Have a little faith people!

Before everyone jumps down David Dingwall's throat about his expenses, we should give him the benefit of the doubt. There are many reasonable explanations why he would have to expense items like gum, a newspaper, and a bottle of water.

Highly Likely Scenario:

(Setting: David Dingwall on a tour of the Mint's coin making factory in Winnipeg.)

Mint Worker: ...and as you can see this new coin punch...BEEP, BEEP, BEEP. Oh my goodness that alarm means that we are having a serious malfunction with our loonie sorting machine.

David Dingwall: What's the problem?

Mint Worker: Well according to this computer read-out, we have a loose reactor cable on the sorting machine.

David Dingwall: Can you fix it?

Mint Worker: Perhaps, but we would need some type of pliable, yet sticky material that could be used to keep the reactor cable from falling off. I only wish someone out there possessed a magical substance like this.

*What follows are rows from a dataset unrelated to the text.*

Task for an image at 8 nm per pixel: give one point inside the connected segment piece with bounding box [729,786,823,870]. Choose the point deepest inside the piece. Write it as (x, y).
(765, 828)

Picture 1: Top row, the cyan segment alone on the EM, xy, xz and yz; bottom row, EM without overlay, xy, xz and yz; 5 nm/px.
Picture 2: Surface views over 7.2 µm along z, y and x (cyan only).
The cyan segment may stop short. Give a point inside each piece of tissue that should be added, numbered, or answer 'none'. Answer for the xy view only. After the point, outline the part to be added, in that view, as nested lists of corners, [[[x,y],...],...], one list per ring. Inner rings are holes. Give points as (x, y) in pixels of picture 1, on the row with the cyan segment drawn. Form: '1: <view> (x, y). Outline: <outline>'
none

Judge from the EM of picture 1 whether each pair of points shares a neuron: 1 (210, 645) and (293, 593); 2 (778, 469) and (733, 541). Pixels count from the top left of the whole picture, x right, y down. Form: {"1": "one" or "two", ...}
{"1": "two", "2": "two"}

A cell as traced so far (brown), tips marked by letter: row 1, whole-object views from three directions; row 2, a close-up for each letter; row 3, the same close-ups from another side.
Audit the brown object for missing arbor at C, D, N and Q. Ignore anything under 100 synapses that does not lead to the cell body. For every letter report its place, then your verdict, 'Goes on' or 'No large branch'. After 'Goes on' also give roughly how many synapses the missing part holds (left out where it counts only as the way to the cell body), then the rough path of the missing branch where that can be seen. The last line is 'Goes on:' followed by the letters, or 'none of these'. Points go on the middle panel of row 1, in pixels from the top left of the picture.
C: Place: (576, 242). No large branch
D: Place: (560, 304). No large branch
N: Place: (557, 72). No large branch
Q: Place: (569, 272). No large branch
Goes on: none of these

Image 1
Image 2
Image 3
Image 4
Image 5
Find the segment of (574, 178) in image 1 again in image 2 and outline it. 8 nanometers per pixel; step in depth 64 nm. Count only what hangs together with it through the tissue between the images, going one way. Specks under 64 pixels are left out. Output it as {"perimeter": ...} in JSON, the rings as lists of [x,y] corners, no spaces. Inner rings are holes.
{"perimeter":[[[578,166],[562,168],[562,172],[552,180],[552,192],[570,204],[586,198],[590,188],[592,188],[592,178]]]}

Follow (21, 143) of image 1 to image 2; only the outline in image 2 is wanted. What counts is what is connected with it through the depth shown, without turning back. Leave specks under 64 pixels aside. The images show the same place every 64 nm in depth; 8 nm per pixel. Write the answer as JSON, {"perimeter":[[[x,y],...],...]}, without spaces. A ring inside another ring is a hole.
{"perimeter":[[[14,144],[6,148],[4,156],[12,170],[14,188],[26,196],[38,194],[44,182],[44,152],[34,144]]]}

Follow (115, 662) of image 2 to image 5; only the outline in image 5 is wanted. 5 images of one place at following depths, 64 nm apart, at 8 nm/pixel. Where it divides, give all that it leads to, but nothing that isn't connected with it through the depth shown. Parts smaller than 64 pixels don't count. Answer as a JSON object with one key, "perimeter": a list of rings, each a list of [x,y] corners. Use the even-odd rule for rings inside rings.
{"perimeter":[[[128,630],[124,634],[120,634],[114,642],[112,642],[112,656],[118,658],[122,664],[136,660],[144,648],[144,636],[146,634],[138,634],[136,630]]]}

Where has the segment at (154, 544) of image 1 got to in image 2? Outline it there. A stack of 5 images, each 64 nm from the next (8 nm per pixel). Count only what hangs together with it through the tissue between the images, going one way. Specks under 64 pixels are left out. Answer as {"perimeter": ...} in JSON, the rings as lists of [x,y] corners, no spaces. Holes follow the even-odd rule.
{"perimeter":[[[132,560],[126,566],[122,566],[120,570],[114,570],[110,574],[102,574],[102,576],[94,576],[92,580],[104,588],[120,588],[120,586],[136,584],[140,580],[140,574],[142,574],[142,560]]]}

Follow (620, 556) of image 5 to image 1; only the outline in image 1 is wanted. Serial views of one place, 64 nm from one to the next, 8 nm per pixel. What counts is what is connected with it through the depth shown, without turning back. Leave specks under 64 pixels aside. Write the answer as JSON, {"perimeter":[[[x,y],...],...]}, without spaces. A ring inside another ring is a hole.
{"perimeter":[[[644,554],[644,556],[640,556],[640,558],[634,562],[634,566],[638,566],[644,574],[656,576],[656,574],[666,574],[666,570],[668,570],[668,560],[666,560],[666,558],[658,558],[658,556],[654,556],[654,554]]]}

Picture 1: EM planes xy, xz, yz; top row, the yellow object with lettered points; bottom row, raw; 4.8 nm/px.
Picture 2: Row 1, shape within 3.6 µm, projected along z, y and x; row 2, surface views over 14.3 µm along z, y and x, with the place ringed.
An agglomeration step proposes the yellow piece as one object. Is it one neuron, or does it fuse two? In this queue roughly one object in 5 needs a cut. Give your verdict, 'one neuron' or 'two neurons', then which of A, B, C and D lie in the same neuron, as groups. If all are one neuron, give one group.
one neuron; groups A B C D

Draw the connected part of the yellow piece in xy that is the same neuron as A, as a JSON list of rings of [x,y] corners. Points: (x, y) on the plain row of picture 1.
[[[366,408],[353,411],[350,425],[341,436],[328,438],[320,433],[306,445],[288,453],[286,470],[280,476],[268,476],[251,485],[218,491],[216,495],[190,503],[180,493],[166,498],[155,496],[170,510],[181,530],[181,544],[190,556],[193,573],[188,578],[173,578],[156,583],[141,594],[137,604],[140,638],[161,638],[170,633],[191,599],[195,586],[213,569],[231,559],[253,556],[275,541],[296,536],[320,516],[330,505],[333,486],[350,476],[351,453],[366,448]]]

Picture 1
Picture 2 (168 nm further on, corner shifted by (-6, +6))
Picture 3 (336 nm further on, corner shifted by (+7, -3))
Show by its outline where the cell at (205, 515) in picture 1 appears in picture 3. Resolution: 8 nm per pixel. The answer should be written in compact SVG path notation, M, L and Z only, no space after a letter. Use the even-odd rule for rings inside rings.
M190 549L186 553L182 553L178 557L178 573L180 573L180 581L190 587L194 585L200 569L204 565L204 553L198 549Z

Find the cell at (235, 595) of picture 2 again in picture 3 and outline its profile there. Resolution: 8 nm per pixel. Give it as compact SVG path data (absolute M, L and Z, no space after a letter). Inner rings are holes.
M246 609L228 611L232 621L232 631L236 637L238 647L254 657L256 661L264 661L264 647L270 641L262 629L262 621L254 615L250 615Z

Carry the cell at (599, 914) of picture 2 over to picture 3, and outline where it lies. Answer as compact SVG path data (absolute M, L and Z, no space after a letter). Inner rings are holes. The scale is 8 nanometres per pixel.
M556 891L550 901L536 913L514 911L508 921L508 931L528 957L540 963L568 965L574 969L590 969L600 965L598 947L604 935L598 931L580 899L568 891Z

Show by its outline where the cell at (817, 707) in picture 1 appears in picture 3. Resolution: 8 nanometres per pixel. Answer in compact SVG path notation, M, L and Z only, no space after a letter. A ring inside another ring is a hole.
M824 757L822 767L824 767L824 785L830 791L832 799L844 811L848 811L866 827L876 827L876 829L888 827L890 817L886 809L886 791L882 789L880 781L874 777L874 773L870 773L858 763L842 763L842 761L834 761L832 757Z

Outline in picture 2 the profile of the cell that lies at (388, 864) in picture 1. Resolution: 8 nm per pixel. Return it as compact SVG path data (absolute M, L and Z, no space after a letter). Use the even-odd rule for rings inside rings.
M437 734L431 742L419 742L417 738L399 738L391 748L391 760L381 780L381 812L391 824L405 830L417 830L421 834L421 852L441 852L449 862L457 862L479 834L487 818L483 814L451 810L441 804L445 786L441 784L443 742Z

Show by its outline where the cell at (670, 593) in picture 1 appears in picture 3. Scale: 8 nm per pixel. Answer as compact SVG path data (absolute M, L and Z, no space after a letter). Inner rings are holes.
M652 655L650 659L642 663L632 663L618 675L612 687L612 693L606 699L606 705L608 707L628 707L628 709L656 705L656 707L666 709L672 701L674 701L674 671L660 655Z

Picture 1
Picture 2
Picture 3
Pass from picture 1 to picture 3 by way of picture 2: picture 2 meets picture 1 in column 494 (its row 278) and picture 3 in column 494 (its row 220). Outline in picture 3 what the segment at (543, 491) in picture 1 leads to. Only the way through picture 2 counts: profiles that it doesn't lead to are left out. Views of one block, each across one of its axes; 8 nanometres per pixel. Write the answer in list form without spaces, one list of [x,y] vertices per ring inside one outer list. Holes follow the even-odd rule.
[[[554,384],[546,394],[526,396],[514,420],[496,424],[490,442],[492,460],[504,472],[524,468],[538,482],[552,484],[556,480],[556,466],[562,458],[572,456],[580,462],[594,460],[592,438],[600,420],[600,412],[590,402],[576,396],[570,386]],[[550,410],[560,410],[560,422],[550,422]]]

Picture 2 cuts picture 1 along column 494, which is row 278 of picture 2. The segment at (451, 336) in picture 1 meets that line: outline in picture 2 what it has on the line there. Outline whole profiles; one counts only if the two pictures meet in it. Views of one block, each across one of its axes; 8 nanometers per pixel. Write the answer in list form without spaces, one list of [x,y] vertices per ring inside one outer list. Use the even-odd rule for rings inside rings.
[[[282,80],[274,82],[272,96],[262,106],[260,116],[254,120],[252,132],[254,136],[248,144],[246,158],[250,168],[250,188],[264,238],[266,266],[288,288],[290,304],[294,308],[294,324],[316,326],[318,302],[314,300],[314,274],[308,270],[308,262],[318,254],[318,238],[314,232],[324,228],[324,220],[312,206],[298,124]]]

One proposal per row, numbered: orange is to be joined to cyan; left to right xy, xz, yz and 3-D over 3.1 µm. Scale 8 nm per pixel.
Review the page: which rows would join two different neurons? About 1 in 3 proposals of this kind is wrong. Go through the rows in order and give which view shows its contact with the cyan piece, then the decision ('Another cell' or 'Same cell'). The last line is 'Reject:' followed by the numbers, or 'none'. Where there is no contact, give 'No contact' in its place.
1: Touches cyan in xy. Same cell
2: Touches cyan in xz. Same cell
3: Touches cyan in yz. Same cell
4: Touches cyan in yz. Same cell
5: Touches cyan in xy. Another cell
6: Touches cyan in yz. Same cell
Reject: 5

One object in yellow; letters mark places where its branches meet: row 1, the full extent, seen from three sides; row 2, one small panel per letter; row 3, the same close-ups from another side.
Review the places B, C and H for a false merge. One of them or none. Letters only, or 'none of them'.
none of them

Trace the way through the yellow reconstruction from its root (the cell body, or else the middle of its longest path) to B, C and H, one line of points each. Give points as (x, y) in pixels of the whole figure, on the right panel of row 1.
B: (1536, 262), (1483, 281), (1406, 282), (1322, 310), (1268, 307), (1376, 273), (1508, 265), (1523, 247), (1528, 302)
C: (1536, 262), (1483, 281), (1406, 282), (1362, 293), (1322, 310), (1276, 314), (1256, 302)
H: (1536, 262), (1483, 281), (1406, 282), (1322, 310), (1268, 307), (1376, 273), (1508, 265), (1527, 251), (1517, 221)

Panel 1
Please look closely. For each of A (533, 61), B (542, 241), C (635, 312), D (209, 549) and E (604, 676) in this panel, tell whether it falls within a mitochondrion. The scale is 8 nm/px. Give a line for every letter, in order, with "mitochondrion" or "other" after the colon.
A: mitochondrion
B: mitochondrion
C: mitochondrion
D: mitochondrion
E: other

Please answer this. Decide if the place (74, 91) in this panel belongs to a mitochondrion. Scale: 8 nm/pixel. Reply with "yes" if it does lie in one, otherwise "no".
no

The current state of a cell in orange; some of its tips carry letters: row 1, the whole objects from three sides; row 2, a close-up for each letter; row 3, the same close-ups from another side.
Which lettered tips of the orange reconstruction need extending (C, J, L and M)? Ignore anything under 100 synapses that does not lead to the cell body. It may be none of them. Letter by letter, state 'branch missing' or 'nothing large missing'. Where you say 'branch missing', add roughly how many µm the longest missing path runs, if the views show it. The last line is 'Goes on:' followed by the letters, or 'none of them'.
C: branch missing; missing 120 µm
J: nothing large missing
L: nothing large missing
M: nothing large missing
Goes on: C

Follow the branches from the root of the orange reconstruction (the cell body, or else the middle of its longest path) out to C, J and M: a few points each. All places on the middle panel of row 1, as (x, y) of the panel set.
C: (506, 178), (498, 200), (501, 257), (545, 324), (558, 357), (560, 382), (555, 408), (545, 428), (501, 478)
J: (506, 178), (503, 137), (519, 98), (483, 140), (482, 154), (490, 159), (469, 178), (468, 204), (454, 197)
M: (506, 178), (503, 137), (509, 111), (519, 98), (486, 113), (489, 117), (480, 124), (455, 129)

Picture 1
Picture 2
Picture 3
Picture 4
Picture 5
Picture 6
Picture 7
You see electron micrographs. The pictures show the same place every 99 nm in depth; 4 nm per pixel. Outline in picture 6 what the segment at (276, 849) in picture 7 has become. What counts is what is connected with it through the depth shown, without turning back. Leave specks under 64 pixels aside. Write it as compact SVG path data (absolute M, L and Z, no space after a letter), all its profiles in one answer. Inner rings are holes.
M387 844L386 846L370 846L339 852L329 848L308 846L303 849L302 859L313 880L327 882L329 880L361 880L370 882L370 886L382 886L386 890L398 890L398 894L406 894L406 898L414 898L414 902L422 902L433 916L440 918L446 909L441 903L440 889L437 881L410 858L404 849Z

David Dingwall: Wait a minute, I've got a great idea. I'll be right back.

(five minutes later)

David Dingwall: I have returned, try this.

(Dingwall removes a freshly chewed piece of gum from his mouth and gingerly hands it to the Mint Worker).

Mint Worker: Wow! That adhesive substance you removed from your mouth appears to be working. You're a genius! I guess that's why you get paid the big bucks Mr. Dingwall.

David Dingwall: Don't thank me Mint Worker, thank my gum!